Japanse bouwsector worstelt met crisis
TOKIO - Meer dan 300 Japanse bouwbedrijven gingen er in de maand oktober failliet, het hoogste aantal sinds april 2005. De maand daarvoor werden er 44 procent minder huizen gebouwd dan een jaar geleden. De Japanse bouwsector worstelt met een malaise van eigen fabricaat. De oorzaak: strengere wetgeving.
Afgelopen juni zijn er 120.000 nieuwe huizen opgeleverd in Japan. In september waren dat er nog 60.000. Voor een grotere terugval moeten de rekenmeesters terug naar 1965. Het aantal opgeleverde flatgebouwen daalde nog drastischer: met 74,8 procent.De bouwmalaise raakt een breed spectrum van bedrijven. Onroerendgoedontwikkelaar Mitsubishi Estate Co. verwacht dit financiële jaar slechts 3200 appartementen te verkopen, in plaats van de verwachte 4300. Bouwbedrijf Haseko kreeg tussen juli en september vergunning voor slechts vier projecten, in plaats van de gebruikelijke twaalf tot dertien. Taiheiyo Cement Corp. heeft de winstverwachtingen voor dit jaar met bijna 30 procent naar beneden bijgesteld.

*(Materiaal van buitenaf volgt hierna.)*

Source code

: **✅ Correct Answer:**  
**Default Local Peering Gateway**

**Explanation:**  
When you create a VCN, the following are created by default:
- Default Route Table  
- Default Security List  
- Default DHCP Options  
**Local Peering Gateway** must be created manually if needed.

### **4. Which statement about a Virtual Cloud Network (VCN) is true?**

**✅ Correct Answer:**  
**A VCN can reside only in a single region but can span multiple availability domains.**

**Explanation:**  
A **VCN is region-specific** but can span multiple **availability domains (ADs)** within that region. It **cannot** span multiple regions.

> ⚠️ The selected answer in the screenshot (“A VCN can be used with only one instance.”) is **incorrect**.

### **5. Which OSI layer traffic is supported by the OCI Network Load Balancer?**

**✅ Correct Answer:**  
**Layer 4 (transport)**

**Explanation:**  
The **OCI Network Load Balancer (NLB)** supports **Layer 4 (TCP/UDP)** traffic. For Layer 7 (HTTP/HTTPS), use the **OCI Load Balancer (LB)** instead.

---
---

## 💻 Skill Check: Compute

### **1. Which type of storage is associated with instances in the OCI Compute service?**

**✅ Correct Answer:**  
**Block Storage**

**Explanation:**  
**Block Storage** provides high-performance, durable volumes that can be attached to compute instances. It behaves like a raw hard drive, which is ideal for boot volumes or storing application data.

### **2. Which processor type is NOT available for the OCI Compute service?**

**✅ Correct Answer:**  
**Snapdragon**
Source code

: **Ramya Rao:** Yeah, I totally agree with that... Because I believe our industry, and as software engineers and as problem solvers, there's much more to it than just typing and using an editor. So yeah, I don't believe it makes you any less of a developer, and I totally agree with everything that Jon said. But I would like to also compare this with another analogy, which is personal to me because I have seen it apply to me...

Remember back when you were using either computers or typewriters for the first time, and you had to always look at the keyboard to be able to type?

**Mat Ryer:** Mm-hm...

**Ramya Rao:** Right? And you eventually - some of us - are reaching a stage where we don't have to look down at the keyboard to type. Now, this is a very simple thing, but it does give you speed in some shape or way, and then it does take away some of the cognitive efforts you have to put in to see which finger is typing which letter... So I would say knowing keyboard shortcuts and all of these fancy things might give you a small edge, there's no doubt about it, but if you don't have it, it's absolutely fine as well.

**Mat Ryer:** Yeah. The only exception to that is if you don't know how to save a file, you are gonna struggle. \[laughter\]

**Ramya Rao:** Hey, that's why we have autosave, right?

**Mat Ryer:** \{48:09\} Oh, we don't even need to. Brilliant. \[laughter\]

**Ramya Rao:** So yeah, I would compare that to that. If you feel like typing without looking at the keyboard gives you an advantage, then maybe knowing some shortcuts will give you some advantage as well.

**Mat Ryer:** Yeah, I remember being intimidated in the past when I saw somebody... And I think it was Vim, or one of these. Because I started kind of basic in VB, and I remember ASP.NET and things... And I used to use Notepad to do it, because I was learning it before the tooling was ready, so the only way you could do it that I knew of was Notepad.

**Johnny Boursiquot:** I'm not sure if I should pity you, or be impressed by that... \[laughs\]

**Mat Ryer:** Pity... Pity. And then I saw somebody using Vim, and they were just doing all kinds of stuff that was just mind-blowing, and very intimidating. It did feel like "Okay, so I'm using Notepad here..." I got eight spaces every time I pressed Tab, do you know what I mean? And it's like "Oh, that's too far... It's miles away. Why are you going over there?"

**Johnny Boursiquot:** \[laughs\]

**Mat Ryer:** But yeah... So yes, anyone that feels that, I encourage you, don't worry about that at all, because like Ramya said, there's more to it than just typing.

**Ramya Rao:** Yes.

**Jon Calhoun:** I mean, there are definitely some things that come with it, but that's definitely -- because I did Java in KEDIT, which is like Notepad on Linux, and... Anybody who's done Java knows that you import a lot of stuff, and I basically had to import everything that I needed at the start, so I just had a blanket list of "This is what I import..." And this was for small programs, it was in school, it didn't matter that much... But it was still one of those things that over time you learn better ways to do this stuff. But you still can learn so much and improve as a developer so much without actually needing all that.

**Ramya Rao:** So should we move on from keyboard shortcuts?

Hoe groot de schade is onder afgeleide branches -ondernemingen die meubilair, elektronische apparatuur, badkamers en dergelijk vervaardigen en verkopen- is nog niet bekend. De Bank van Japan is echter voorzichtig en heeft de groeivoorspellingen voor dit jaar teruggebracht van 2,1 naar 1,8 procent. Aandelenbedrijf Nomura is nog negatiever en laat de voorspelling van 2,2 naar 1,6 procent zakken.
De plotselinge malaise heeft niets te maken met de Amerikaanse kredietcrisis, maar is het gevolg van nieuwe Japanse wetgeving. De regels die in juni van kracht werden, zijn zo verwarrend dat veel bouwbedrijven door de bomen het bos niet meer zien.
Daarnaast worden de wetten als streng en weinig flexibel ervaren. Als er een foutje in een bouwplan zit, moet het volledige plan opnieuw ingediend worden en begint de inspectie van voren af aan.
De strengere regels en de verwarring maken dat inspecties, die tot juni slechts drie tot vier weken in beslag namen, nu 73 tot 96 dagen duren: twee- tot driemaal zo lang. De bouwsector heeft de wetten te danken aan rotte appels in eigen mand. In 2005 werd ontdekt dat, om bouwkosten te besparen, de Japanse architect Hidetsugu Aneha vreselijk had gerommeld met de cijfers voor de aardbevingsbestendigheid van zijn gebouwen.
Veel van zijn gebouwen moesten zelfs weer afgebroken worden. Ze hadden soms maar een kwart van de vereiste aardbevingsbestendigheid. In het land met de meeste aardbevingen ter wereld is dat geen klein vergrijp. Toch kon de architect met de toen geldende wetten slechts veroordeeld worden tot vijf jaar gevangenisstraf en een boete van 1,8 miljoen yen (11.000 euro).
Japan was woedend en de overheid voerde direct nieuwe en strengere wetten in om ervoor te zorgen dat gebouwen op de juiste wijze worden gebouwd, zodat Japanners weer vertrouwen krijgen in hun woningen en overtreders strenger gestraft kunnen worden.
De Japanse minister van Economie, Hiroko Ota, zei vorige maand dat ze zich zorgen maakt over het effect van de bouwmalaise op de Japanse economie. Vooral kleine en middelgrote bedrijven en het Japanse binnenland lijden er zwaar onder.
Die bezorgdheid wordt vijf maanden na het van kracht worden van de nieuwe regelgeving zo breed gedragen dat de overheid deze flexibeler is gaan interpreteren.
Ook buitenlandse investeerders beginnen het benauwd te krijgen, aldus Nomura-analyst Takahide Kiuchi in een interview met het dagblad The Japan Times. „Buitenlandse investeerders zien geen plannen van de Japanse overheid om de economische groei te versnellen. Zij maken er zich zorgen over dat na jaren van afnemende regelgeving in de Japanse economie ambtenaren hun oude gewoonten weer opnemen.”
De bouwcrisis herinnert aan de economische problemen in Japan tijdens de jaren negentig. De volgende maanden zal er naar verwachting veel pijn worden geleden. Experts denken dat het tenminste een jaar zal duren voordat de bouwactiviteiten weer op een normaal niveau zijn.